Time needed: 1 day and 45 minutes.

Makes: 4 – 6 servings

1 cup dried mung beans
¼ cup glutinous rice
½ cup all-purpose flour
½ cup rice flour
¾ cup water
¾ cup ground pork
¾ cup cabbage kimchi, chopped
1½ cup pako leaves, boiled
2 cups bean sprouts, washed and drained
1 piece large egg
1/3 cup spring onions, chopped
4 pieces garlic cloves, minced
2 teaspoons salt
½ teaspoon ground black pepper
2 teaspoons sesame oil
4-5 tablespoons vegetables oil

Dipping sauce:
2 tablespoons soy sauce
1 tablespoon vinegar
Chopped spring onions


  1. Prepare rice and munggo

    In a bowl, combine the dried mung beans and glutinous rice.  Wash and rinse at least 2 times. Cover completely with water and soak overnight. Drain well.

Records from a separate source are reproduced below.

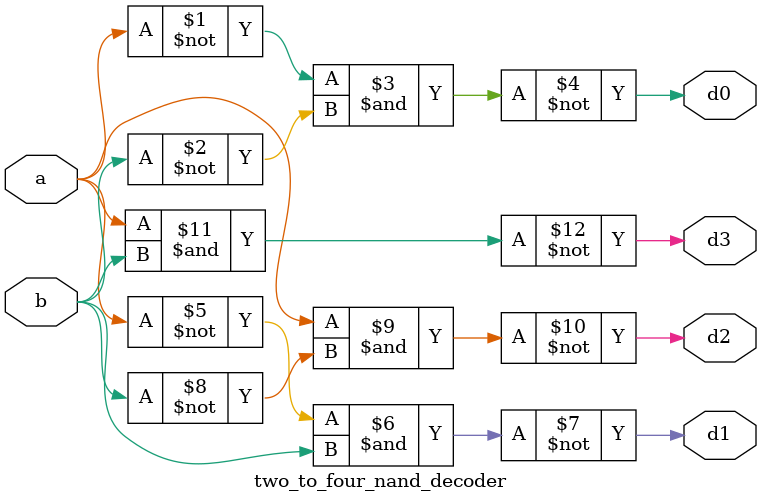
<source format=v>
`timescale 1ns / 1ps

module two_to_four_nand_decoder(a,b,d0,d1,d2,d3);
    input a,b;
    output d0, d1, d2, d3;
    
    assign d0 = ~(~a & ~b);
    assign d1 = ~(~a & b);
    assign d2 = ~(a & ~b);
    assign d3 = ~(a & b);
endmodule 


</source>
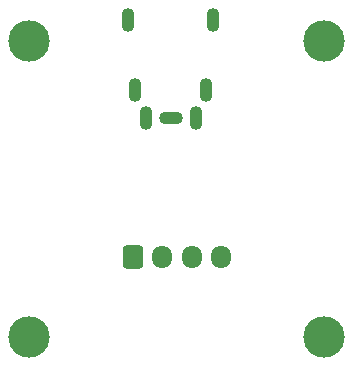
<source format=gbr>
%TF.GenerationSoftware,KiCad,Pcbnew,(6.0.8)*%
%TF.CreationDate,2023-02-07T20:12:27+01:00*%
%TF.ProjectId,SDVX-aux-board,53445658-2d61-4757-982d-626f6172642e,rev?*%
%TF.SameCoordinates,Original*%
%TF.FileFunction,Soldermask,Top*%
%TF.FilePolarity,Negative*%
%FSLAX46Y46*%
G04 Gerber Fmt 4.6, Leading zero omitted, Abs format (unit mm)*
G04 Created by KiCad (PCBNEW (6.0.8)) date 2023-02-07 20:12:27*
%MOMM*%
%LPD*%
G01*
G04 APERTURE LIST*
G04 Aperture macros list*
%AMRoundRect*
0 Rectangle with rounded corners*
0 $1 Rounding radius*
0 $2 $3 $4 $5 $6 $7 $8 $9 X,Y pos of 4 corners*
0 Add a 4 corners polygon primitive as box body*
4,1,4,$2,$3,$4,$5,$6,$7,$8,$9,$2,$3,0*
0 Add four circle primitives for the rounded corners*
1,1,$1+$1,$2,$3*
1,1,$1+$1,$4,$5*
1,1,$1+$1,$6,$7*
1,1,$1+$1,$8,$9*
0 Add four rect primitives between the rounded corners*
20,1,$1+$1,$2,$3,$4,$5,0*
20,1,$1+$1,$4,$5,$6,$7,0*
20,1,$1+$1,$6,$7,$8,$9,0*
20,1,$1+$1,$8,$9,$2,$3,0*%
G04 Aperture macros list end*
%ADD10O,1.100000X2.000000*%
%ADD11O,2.000000X1.100000*%
%ADD12RoundRect,0.250000X-0.600000X-0.725000X0.600000X-0.725000X0.600000X0.725000X-0.600000X0.725000X0*%
%ADD13O,1.700000X1.950000*%
%ADD14C,3.500000*%
G04 APERTURE END LIST*
D10*
%TO.C,CN1*%
X131500000Y-72750000D03*
X132400000Y-75150000D03*
X138100000Y-66850000D03*
X130900000Y-66850000D03*
D11*
X134500000Y-75150000D03*
D10*
X137500000Y-72750000D03*
X136600000Y-75150000D03*
%TD*%
D12*
%TO.C,CN2*%
X131276000Y-86882000D03*
D13*
X133776000Y-86882000D03*
X136276000Y-86882000D03*
X138776000Y-86882000D03*
%TD*%
D14*
%TO.C,H3*%
X147500000Y-68650000D03*
%TD*%
%TO.C,H2*%
X122500000Y-93650000D03*
%TD*%
%TO.C,H4*%
X122500000Y-68650000D03*
%TD*%
%TO.C,H1*%
X147500000Y-93650000D03*
%TD*%
M02*

</source>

  2. prepare other ingredients

    Chop the boiled pako leaves into ½-inch pieces. Place in a large bowl. Add kimchi, ground pork, bean sprouts, spring onion, garlic, egg, sesame oil, salt, and ground black pepper. Mix well.

  3. Make batter

    Place soaked mung beans, glutinous rice, and water in a blender/food processor/mortar and pestle and grind into a creamy loose paste. Add to the bowl of vegetable mixture. Add flour and rice flour. Mix well. Once left to settle, water will drain. Just mix it up again.

  4. Pan fry

    In a wide non-stick pan over medium heat, add enough oil to cover half of the bottom and heat it up. Add about 1 cup of the batter into the pan and spread it out into a 6-inch round torta. Cook until the bottom turns light golden brown and crunchy, about 3 – 4 minutes. Turn it over and cook until the second side turns light golden brown, another 2 minutes. Turn it over once more and cook another 2 minutes on the first side. Add more vegetable oil to the pan if needed.